[Material to process — start]
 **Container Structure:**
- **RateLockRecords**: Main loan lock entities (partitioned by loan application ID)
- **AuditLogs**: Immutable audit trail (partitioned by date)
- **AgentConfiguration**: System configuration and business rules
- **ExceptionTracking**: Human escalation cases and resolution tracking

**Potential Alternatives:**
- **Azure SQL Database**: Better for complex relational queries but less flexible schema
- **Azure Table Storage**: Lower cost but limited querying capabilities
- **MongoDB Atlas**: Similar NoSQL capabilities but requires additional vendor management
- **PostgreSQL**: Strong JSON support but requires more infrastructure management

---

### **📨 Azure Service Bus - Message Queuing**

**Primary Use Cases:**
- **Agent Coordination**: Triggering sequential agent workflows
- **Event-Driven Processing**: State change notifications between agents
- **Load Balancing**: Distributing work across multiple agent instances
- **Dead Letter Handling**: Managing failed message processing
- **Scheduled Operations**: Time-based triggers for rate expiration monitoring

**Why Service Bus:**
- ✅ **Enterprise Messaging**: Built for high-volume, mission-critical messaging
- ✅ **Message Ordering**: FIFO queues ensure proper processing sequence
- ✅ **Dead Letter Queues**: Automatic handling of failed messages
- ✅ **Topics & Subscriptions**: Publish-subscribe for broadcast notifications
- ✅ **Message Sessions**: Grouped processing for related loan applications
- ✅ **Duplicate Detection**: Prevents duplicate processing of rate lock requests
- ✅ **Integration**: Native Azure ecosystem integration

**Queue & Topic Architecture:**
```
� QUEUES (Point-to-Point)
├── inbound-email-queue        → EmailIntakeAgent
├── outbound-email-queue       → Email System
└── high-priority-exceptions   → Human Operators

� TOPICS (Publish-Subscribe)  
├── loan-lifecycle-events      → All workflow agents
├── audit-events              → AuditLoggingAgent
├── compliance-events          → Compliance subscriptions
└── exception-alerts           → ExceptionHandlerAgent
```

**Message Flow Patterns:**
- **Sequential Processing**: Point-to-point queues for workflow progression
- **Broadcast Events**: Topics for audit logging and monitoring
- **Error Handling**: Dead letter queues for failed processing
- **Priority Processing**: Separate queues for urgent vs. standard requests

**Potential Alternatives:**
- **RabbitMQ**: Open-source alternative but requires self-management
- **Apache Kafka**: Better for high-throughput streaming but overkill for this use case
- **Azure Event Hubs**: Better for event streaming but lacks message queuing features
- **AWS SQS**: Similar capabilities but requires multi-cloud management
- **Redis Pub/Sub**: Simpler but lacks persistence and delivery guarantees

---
[Material to process — finish]
* **What you will do**: The answer consists solely of the lines from the one containing "- **Dead Letter" through the last line of the data above, reproduced exactly.

* **Written answer**:
- **Dead Letter Handling**: Managing failed message processing
- **Scheduled Operations**: Time-based triggers for rate expiration monitoring

**Why Service Bus:**
- ✅ **Enterprise Messaging**: Built for high-volume, mission-critical messaging
- ✅ **Message Ordering**: FIFO queues ensure proper processing sequence
- ✅ **Dead Letter Queues**: Automatic handling of failed messages
- ✅ **Topics & Subscriptions**: Publish-subscribe for broadcast notifications
- ✅ **Message Sessions**: Grouped processing for related loan applications
- ✅ **Duplicate Detection**: Prevents duplicate processing of rate lock requests
- ✅ **Integration**: Native Azure ecosystem integration

**Queue & Topic Architecture:**
```
� QUEUES (Point-to-Point)
├── inbound-email-queue        → EmailIntakeAgent
├── outbound-email-queue       → Email System
└── high-priority-exceptions   → Human Operators

� TOPICS (Publish-Subscribe)  
├── loan-lifecycle-events      → All workflow agents
├── audit-events              → AuditLoggingAgent
├── compliance-events          → Compliance subscriptions
└── exception-alerts           → ExceptionHandlerAgent
```

**Message Flow Patterns:**
- **Sequential Processing**: Point-to-point queues for workflow progression
- **Broadcast Events**: Topics for audit logging and monitoring
- **Error Handling**: Dead letter queues for failed processing
- **Priority Processing**: Separate queues for urgent vs. standard requests

**Potential Alternatives:**
- **RabbitMQ**: Open-source alternative but requires self-management
- **Apache Kafka**: Better for high-throughput streaming but overkill for this use case
- **Azure Event Hubs**: Better for event streaming but lacks message queuing features
- **AWS SQS**: Similar capabilities but requires multi-cloud management
- **Redis Pub/Sub**: Simpler but lacks persistence and delivery guarantees

---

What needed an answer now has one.